2nd Department of Coronary Artery Disease, Institute of Cardiology, Warsaw, Poland.
J Cardiovasc Electrophysiol. 2010 Aug 1;21(8):883-9. doi: 10.1111/j.1540-8167.2009.01716.x. Epub 2010 Feb 1.
Although implantable cardioverter-defibrillators (ICDs) are used in sudden cardiac death (SCD) prevention in high-risk patients with hypertrophic cardiomyopathy (HCM), long-term results as well as precise risk stratification are discussed in a limited number of reports. The aim of the study was to assess the incidence of ICD intervention in HCM patients with relation to clinical risk profile.
We studied 104 consecutive patients with HCM implanted in a single center. The mean age of study population was 35.6 (SD, 16.2) years with the average follow-up of 4.6 (SD, 2.6) years. ICD was implanted for secondary (n = 26) and primary (n = 78) prevention of SCD. In the secondary prevention group, 14 patients (53.8%) experienced at least 1 appropriate device intervention (7.9%/year). In the primary prevention (PP) group appropriate ICD discharges occurred in 13 patients (16.7%) and intervention rate was 4.0%/year. Nonsustained VT was the only predictive risk factor (RF) for an appropriate ICD intervention in the PP (positive predictive value 22%, negative predictive value 96%). No significant difference was observed in the incidence of appropriate ICD discharges between PP patients with 1, 2, or more RF. Complications of the treatment included: inappropriate shocks (33.7%), lead dysfunction (12.5%), and infections: 4.8% of patients. Four patients died during follow-up.

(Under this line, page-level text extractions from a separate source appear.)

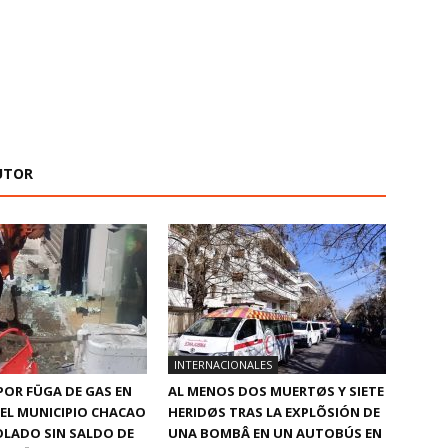
UTOR
INTERNACIONALES
POR FÜGA DE GAS EN
AL MENOS DOS MUERTØS Y SIETE
DEL MUNICIPIO CHACAO
HERIDØS TRAS LA EXPLÕSIÓN DE
LADO SIN SALDO DE
UNA BOMBÂ EN UN AUTOBÚS EN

ICD therapy is effective in SCD prevention in patients with HCM, although the complication rate is significant. Nonsustained ventricular tachycardia seems to be the most predictive RF for appropriate device discharges. Number of RF did not impact the incidence of appropriate ICD interventions.
尽管植入式心脏复律除颤器(ICD)可用于预防高危肥厚型心肌病(HCM)患者的心脏性猝死(SCD),但其长期结果和精确的风险分层在为数不多的报告中有所讨论。本研究旨在评估与临床风险特征相关的 HCM 患者 ICD 干预的发生率。
我们研究了在单个中心植入的 104 例连续 HCM 患者。研究人群的平均年龄为 35.6(标准差 16.2)岁,平均随访时间为 4.6(标准差 2.6)年。ICD 被植入用于 SCD 的二级(n=26)和一级(n=78)预防。在二级预防组中,14 名患者(53.8%)经历了至少 1 次适当的设备干预(7.9%/年)。在一级预防(PP)组中,13 名患者(16.7%)发生了适当的 ICD 放电,干预率为 4.0%/年。非持续性室性心动过速是 PP 中适当 ICD 干预的唯一预测风险因素(阳性预测值 22%,阴性预测值 96%)。在具有 1、2 或更多 RF 的 PP 患者中,适当的 ICD 放电发生率没有差异。治疗的并发症包括:不适当的电击(33.7%)、导线功能障碍(12.5%)和感染:4.8%的患者。在随访期间,有 4 名患者死亡。
ICD 治疗在 HCM 患者的 SCD 预防中是有效的,尽管并发症发生率较高。非持续性室性心动过速似乎是适当设备放电的最具预测性 RF。RF 的数量并不影响适当的 ICD 干预的发生率。